# Наше творчество > Инструментал >  На детские рисунки

## mutabaka

Навеяно детскими рисунками. 


http://www.onlinedisk.ru/file/441454/ Снежный Вальс

http://www.onlinedisk.ru/file/441464/ Сказка

http://www.onlinedisk.ru/file/441479/ Серенький Волчок

----------


## Лев

> Навеяно детскими рисунками.


В чём пишешь? С нюансами не пробовал поработать? Звуки сами по себе чистенько звучат, но прямолинейно...

----------


## mutabaka

Прямолинейность тоже "нюанс".

"Серенький Волчок" послушай, пожалуйста.

Пишу в nTrack, треки наигрываю в аудио.

----------


## Лев

> "Серенький Волчок" послушай, пожалуйста.

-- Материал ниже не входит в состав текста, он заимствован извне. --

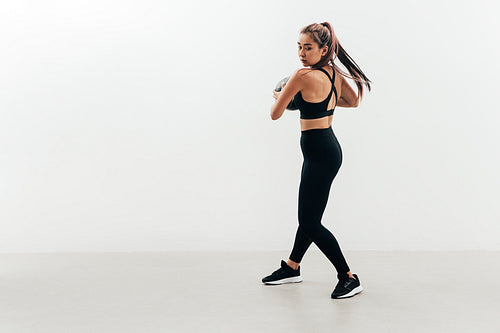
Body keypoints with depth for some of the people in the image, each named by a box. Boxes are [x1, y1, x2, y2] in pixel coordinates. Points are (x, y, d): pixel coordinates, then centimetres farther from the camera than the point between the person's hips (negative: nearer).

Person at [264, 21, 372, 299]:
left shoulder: (303, 76, -20)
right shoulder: (334, 73, 5)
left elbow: (275, 114, -13)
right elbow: (353, 101, 22)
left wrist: (279, 95, 9)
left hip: (319, 154, -10)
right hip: (327, 148, 10)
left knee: (310, 222, -2)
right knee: (308, 214, 20)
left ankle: (348, 277, 6)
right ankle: (292, 267, 36)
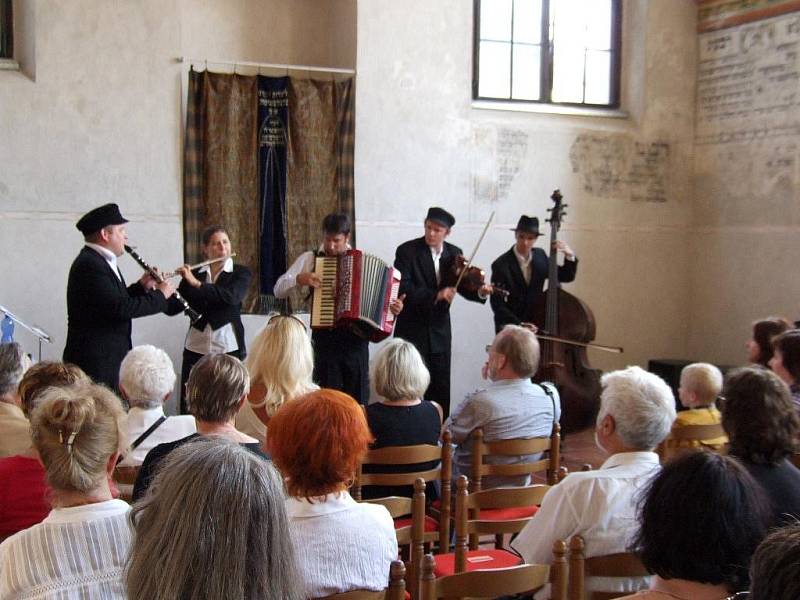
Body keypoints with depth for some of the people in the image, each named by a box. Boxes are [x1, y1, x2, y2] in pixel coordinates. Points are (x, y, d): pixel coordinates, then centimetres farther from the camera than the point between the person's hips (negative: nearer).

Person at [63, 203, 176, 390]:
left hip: (110, 359, 10)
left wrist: (141, 287, 7)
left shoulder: (102, 262, 14)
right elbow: (121, 308, -25)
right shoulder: (88, 264, -18)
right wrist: (159, 295, -14)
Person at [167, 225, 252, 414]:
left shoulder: (241, 273, 2)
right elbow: (173, 308, 4)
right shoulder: (193, 274, 9)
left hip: (228, 349, -2)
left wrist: (196, 283, -22)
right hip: (196, 348, 3)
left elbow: (232, 296, -18)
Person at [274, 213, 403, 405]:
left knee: (358, 397, 4)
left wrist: (393, 306, -2)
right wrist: (299, 279, -14)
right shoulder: (310, 259, 6)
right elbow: (279, 290, 4)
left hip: (356, 339, 2)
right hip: (325, 339, -1)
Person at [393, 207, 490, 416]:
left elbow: (464, 286, 0)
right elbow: (403, 289, -19)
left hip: (439, 331, 4)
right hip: (412, 330, -4)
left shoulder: (454, 254, 3)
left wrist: (480, 292, -21)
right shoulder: (406, 251, -10)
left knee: (441, 390, 9)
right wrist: (435, 295, -29)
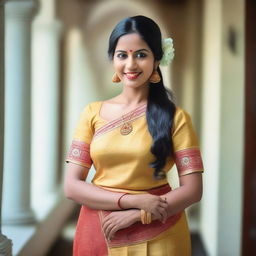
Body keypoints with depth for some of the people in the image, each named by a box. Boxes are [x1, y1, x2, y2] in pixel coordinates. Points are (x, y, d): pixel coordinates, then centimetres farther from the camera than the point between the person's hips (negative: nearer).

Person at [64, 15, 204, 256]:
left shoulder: (175, 117, -6)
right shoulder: (92, 113, -2)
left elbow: (192, 189, -7)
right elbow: (71, 186, -5)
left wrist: (137, 214, -17)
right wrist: (133, 200, -15)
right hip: (99, 234, 2)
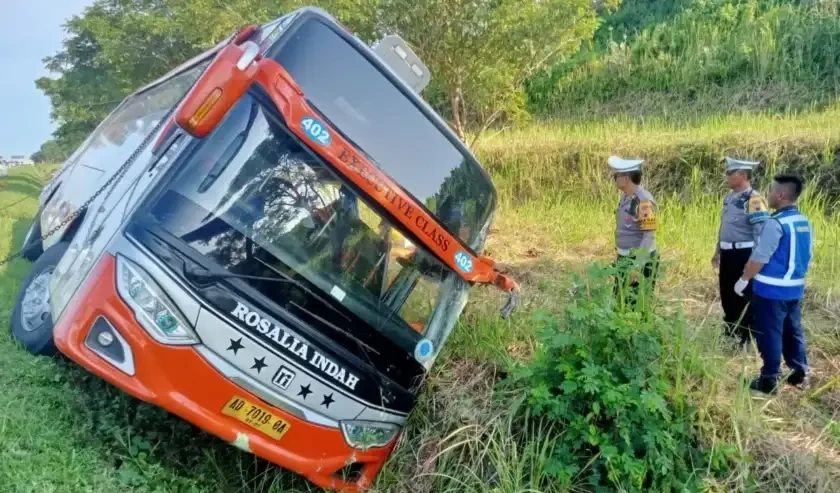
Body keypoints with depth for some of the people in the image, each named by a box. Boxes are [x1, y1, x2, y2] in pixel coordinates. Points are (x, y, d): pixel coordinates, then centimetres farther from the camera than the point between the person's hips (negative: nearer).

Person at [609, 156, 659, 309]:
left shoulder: (644, 201, -22)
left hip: (640, 261, -9)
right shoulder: (626, 196, 6)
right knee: (620, 303, 16)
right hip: (625, 259, 9)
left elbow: (649, 236, -23)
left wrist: (637, 266, -24)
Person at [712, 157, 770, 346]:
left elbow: (761, 233, -21)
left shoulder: (754, 200, -18)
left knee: (745, 297, 2)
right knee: (726, 294, 17)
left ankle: (747, 338, 15)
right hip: (728, 254, 9)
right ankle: (730, 332, 34)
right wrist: (717, 252, 23)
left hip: (744, 255, -9)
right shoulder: (729, 197, 10)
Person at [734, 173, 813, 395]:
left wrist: (743, 279, -9)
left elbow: (759, 258, -19)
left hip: (771, 290, -8)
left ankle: (770, 379, 8)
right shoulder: (805, 223, 7)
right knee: (792, 330, 19)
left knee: (769, 333, 1)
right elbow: (806, 255, 16)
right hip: (795, 288, 8)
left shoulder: (775, 223, -20)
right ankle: (800, 373, 28)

Понравилась композиция :Ok:  - очень интересна, существенно выше, ранее слышанных:smile:
Было бы лучше, если б ты размещал файлы на ресурсах, где можно слушать сразу. В силу нежелания ждать скачки, многие просто игнорируют этот процесс.
www.dump.ru www.realmusic.ru

----------


## mutabaka

Cпасибо за совет:smile:

----------


## mutabaka

http://www.realmusic.ru/mutabaka/
Сделал:smile:

----------


## Валерьевна

> Сделал


  :Ok:  :Aga: 




> Снежный Вальс


Не смогла послушать :frown:, а очень хочется  :Aga:  перезальёте?
Что на рисунке композиции "Верблюд и танк" ?
в музыке видится не детский рисунок, но звучит классно! :Ok:

----------


## mutabaka

Залил.
 Название строго по рисунку. Рисунок-то детский, а размышления над ним, понятно мои, недетские...
Спасибо.

----------


## Катюшасимф

не  получилось  скачать,  жаль.

----------


## КолЯна

у меня тоже не получается скачать

----------


## Nattaliia17

и  у меня не получается скачать(

----------


## МУРЁНКА

У меня тоже не скачивается....

----------